6-Month Angiogram Tomorrow

Tomorrow is in my 6-month angiogram to look at the coiling done in Oct. and to check on its healing progress and although I’ve been told the procedure itself isn’t that bad, I’m more worried about the results of the test than anything else.

I wouldn’t have been as worried had I not felt so lousy the last four days. It started on Sunday with head, ear, neck and eye pain and discomfort. I”m sure it’s just sinus, but because I just had a CT scan on my sinus last week and everything looked okay, my mind starts to think it’s something other than sinus….the brain.

Once i kicked my other sinus infection, I was feeling pretty good and exercising and eating better, but since this has hit, exercising is out of the question due to the discomfort in my head and I haven’t had much of an appetite….so now I’m scared.

People will tell me things will be fine, but how can one not be nervous, especially when I’m not feeling very good suddenly. If things look fine on the angiogram then I’ll know for SURE it’s sinus or allergies, or a tooth problem…or…..I don’t know! But at least I’ll know what’s NOT.

I’m just tired of feeling like crap. I have had one angiogram before, but it was right before my coiling and I was pretty out of it. I do remember when they injected the ink. I felt a very hot sensation in my face, but that’s about it.

Hereditary?

From the February 24th, 2007 issue of Science News.

Aneurysm risk may get passed down.

A heightened risk of having a brain aneurysm seems to be passed down in some families, and the life-threatening rupture of an aneurysm appears to strike earlier in a succeeding generation, a study finds.

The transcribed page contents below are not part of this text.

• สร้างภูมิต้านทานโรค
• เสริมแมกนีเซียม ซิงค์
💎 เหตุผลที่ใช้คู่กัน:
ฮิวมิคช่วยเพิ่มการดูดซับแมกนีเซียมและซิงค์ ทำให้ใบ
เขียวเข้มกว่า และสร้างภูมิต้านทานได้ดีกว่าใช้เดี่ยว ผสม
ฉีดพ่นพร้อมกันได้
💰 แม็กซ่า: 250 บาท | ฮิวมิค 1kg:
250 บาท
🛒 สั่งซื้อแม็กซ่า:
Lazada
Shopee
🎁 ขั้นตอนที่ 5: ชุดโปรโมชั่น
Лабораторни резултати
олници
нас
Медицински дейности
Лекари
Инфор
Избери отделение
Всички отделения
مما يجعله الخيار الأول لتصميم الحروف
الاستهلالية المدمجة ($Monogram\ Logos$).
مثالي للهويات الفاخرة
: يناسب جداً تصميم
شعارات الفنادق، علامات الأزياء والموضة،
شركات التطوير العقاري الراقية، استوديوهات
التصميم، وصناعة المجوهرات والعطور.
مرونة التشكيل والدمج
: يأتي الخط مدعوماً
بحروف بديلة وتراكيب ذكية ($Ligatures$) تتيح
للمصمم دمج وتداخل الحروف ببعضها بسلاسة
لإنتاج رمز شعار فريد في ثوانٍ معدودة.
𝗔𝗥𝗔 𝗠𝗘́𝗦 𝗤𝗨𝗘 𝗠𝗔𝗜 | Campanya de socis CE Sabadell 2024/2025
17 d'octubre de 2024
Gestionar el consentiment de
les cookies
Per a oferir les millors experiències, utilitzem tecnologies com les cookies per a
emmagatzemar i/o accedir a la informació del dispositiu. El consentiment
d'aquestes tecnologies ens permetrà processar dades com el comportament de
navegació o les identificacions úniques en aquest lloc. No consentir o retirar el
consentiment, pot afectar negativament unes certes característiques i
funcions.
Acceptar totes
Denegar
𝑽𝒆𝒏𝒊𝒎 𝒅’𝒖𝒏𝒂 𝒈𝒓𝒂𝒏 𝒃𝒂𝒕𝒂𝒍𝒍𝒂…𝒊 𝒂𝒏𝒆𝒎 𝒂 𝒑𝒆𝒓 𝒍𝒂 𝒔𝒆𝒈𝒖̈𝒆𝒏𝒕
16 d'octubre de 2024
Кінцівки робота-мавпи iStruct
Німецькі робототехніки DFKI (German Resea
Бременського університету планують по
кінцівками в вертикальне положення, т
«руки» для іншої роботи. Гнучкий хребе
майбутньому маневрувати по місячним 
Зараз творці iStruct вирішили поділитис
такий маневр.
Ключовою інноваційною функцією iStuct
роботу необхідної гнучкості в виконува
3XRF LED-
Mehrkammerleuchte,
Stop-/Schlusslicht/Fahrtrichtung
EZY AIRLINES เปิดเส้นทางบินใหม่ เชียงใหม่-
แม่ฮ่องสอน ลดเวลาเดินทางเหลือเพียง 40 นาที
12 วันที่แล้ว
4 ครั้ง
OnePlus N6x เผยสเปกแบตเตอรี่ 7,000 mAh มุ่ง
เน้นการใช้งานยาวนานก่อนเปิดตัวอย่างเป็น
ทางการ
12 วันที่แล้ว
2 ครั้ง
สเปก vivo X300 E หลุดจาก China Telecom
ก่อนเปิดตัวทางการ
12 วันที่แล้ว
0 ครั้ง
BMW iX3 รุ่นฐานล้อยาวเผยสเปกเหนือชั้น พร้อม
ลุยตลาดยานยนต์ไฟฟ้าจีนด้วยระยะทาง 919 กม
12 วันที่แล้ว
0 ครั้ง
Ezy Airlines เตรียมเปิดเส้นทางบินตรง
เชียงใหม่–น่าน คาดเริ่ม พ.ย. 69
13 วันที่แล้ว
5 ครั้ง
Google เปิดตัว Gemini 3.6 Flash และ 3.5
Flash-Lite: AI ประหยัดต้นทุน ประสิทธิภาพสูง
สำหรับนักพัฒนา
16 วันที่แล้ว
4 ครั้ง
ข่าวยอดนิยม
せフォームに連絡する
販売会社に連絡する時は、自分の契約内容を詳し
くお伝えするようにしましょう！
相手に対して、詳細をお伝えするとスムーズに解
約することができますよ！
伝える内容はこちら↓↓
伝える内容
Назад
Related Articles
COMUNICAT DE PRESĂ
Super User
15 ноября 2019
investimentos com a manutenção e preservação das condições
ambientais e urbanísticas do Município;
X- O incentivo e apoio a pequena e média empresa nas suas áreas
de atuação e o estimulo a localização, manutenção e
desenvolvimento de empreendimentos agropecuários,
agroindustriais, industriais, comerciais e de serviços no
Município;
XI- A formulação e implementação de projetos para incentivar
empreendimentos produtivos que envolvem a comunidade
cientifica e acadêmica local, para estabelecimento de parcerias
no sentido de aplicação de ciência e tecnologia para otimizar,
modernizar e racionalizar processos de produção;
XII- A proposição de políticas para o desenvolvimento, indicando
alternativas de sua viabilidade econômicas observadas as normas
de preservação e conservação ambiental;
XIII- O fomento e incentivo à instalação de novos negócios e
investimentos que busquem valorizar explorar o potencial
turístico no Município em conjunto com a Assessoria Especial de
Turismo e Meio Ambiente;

An aneurysm is a ballooning of a blood-vessel associated with weakening of the vessel’s walls. While most brain aneurysms never rupture, those that do cause bleeding stroke and are fatal up to 50% of the time.

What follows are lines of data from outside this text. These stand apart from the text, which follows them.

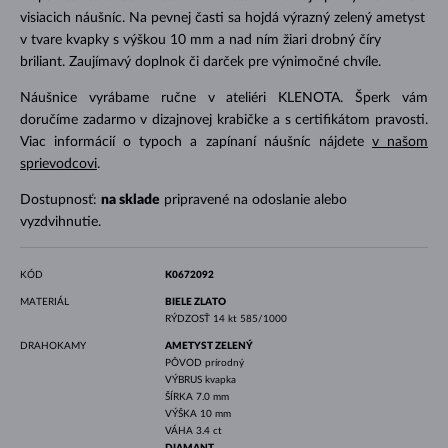
visiacich náušníc. Na pevnej časti sa hojdá výrazný zelený ametyst
v tvare kvapky s výškou 10 mm a nad ním žiari drobný číry
briliant. Zaujímavý doplnok či darček pre výnimočné chvíle.
Náušnice vyrábame ručne v ateliéri KLENOTA. Šperk vám
doručíme zadarmo v dizajnovej krabičke a s certifikátom pravosti.
Viac informácií o typoch a zapínaní náušníc nájdete
v našom
sprievodcovi
.
Dostupnosť:
na sklade
pripravené na odoslanie alebo
vyzdvihnutie.
KÓD
K0672092
MATERIÁL
BIELE ZLATO
RÝDZOSŤ
14 kt 585/1000
DRAHOKAMY
AMETYST ZELENÝ
PÔVOD
prírodný
VÝBRUS
kvapka
ŠÍRKA
7.0 mm
VÝŠKA
10 mm
VÁHA
3.4 ct
DIAMANT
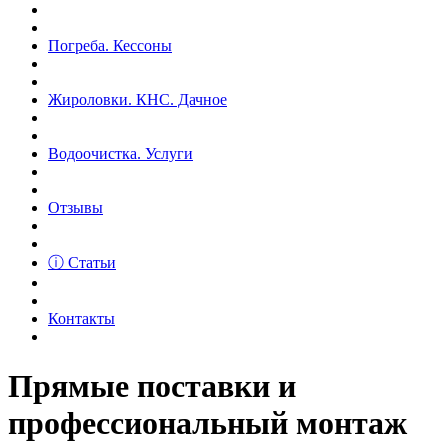
Погреба. Кессоны
Жироловки. КНС. Дачное
Водоочистка. Услуги
Отзывы
ⓘ Статьи
Контакты
Прямые поставки и
профессиональный монтаж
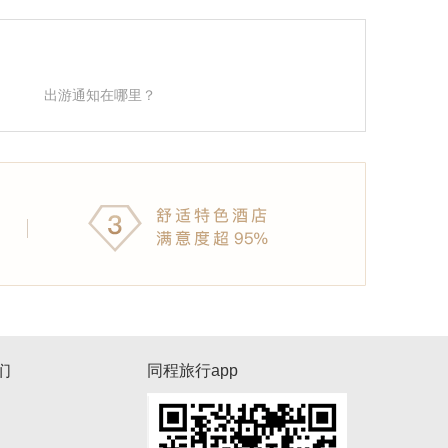
出游通知在哪里？
们
同程旅行app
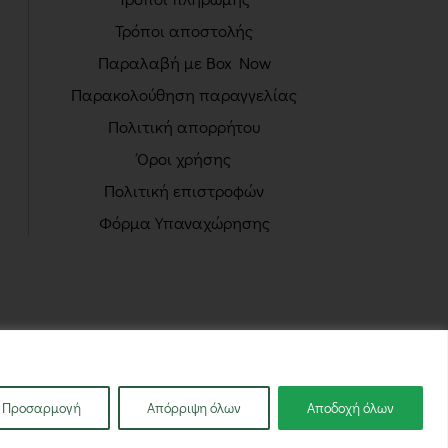
Τρόποι αποστολής
Παραλαβή με Box Now
Παρακολούθηση παραγγελίας
Πολιτική απορρήτου
Όροι χρήσης
Πολιτική επιστροφών
Φόρμα Υπαναχώρησης
Προσαρμογή
Απόρριψη όλων
Αποδοχή όλων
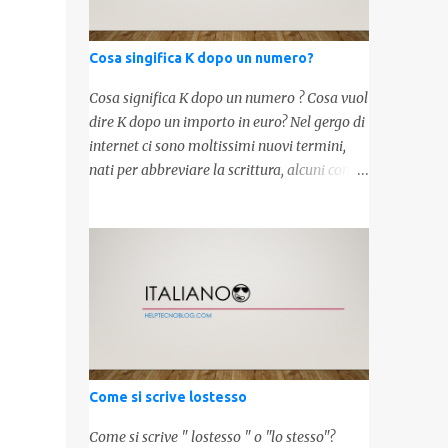
Cosa singifica K dopo un numero?
Cosa significa K dopo un numero ? Cosa vuol
dire K dopo un importo in euro? Nel gergo di
internet ci sono moltissimi nuovi termini,
nati per abbreviare la scrittura, alcuni con
origini molto antiche, altri invece inventati
molto recentemente. Leggendo forum o
blog, possiamo vedere subito questi termini,
che alle volte non sono subito chiari. Dopo
aver capito cosa significa " swag " e " cool ",
oggi capiremo cosa significa la lettera " k"
posta dopo un numero, ad esempio 10k, 1k,
45k. L'utilizzo di questa scrittura risale agli
anni 70' dove indicava negli Stati Uniti
Come si scrive lostesso
importi che sostituivano i 3 zeri. Oggi viene
utilizzata anche su internet per abbreviare i
Come si scrive " lostesso " o "lo stesso"?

Past research has shown that about 10% of people who develop a brain aneurysm have a relative who has one, a significantly higher proportion than among people in general, say Daniel Woo, a neurologist at the University of Cincinnati.

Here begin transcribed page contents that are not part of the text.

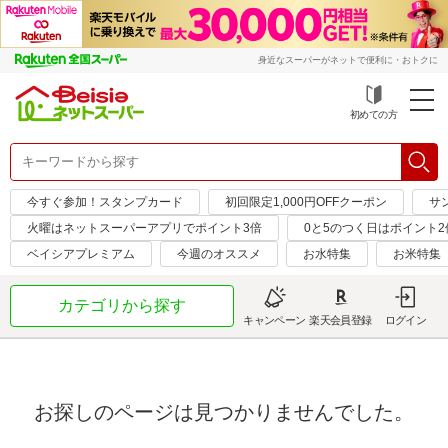
身近なスーパーがネットで便利に・おトクに
初めての方
今すぐ参加！スタンプカード
初回限定1,000円OFFクーポン
サ
火曜はネットスーパーアプリでポイント3倍
0と5のつく日はポイント2
ベイシアプレミアム
今週のオススメ
お水特集
お米特集
カテゴリから探す
キャンペーン
楽天会員登録
ログイン
お探しのページは見つかりませんでした。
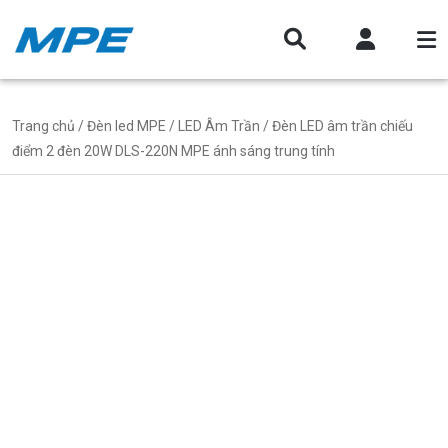
Trang chủ
/
Đèn led MPE
/
LED Âm Trần
/ Đèn LED âm trần chiếu
điểm 2 đèn 20W DLS-220N MPE ánh sáng trung tính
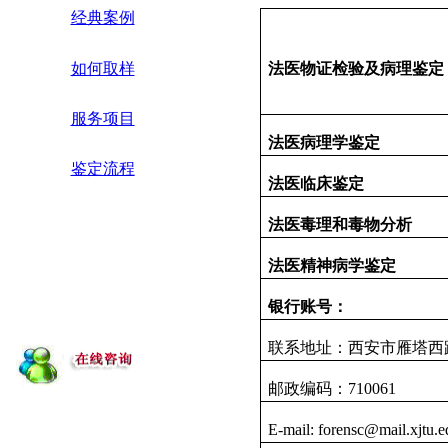
经典案例
如何取样
法医物证检验及病理鉴定
服务项目
法医病理学鉴定
鉴定流程
法医临床鉴定
法医毒理和毒物分析
法医精神病学鉴定
银行账号：
联系地址：西安市雁塔西
邮政编码：
710061
E-mail: forensc@mail.xjtu.e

Woo and his colleagues contacted 35 families with a history of brain aneurysms. They found that children of a person with a brain aneurysm that ruptured faced twice the risk of having a brain aneurysm than children whose parents had aneurysms that never ruptured. The risk showed up even though the younger people smoked less and had lower blood pressure.

Moreover, aneurysm ruptures in the second generation occurred, on average, at age 41, whereas the ruptures struck parents when they were 56 years old on average.

The search for a genetic defect that could explain the increased risk is under way, Woo says.

Meanwhile, any of the several brain-imaging techniques can detect brain aneurysms, Woo says. “In a family with a strong history of ruptured aneurysms, you might want to test the offspring at a young age.” he adds.

More Family Stuff

Over the past week or so, I have been in contact with my cousin who had coiling done on an un-ruptured aneurysm a couple of years ago. I was encouraged to hear her sister had had an MRI and everything looked fine, but unnerved by some info I don’t believe I was ever told, or I had forgotten.

My great grandmother died in her fifties suddenly while doing laundry and my grandfather’s sister died while brushing her teeth. I don’t believe, due to the lack of medical advancements at the time, either were diagnosed as aneurysms, but it certainly gives one pause given the fact I have two first cousins who had annies, and then myself.

It’s been nice connecting with her. She had one annie coiled and does have another one that they are monitoring, but luckily there has been no change and she won’t have to go back for another two years for a check up. She was very lucky to have it discovered before it ruptured.

Test and Test Results

Today I was given the results of my CT scan that I had of my sinuses the other day and all looked good. I’m thankful nothing serious showed up, but disappointed there wasn’t something there that had been causing me all those sinus issues for year. Plan B I guess.

I also received the call on my angiogram appointment. It’s next Thursday! I was thinking maybe two or three weeks out, so I’d have time to prepare (worry!) about it, but not next week. And it’s very early in the morning at 7 a.m. so we’ll need to leave very early to get there. Traffic shouldn’t be a problem at that hour hopefully.

Of course I’m already nervous about the test, even though I have been reassured by other annie survivors that it’s not as bad as one thinks it will be. I hope that is the case.

Then wanting to get the results will be the next thing I worry about. Chances are, things will look fine around my annie, but there ARE chances thing won’t be and I’m trying not to think about that. Trying is the operative word there! How could one NOT think about the good & the bad. Human nature I think. But I’ll try to concentrate on NOT worrying about something I have no control over. Wish me luck!

I have to go in for some blood work and will do that here in Augusta since it’s far closer. I haven’t found out yet when that will be.

I have been feeling good, other than the sinus stuff and being extremely tired after working longer hours, so I should have nothing to be concerned about. Right?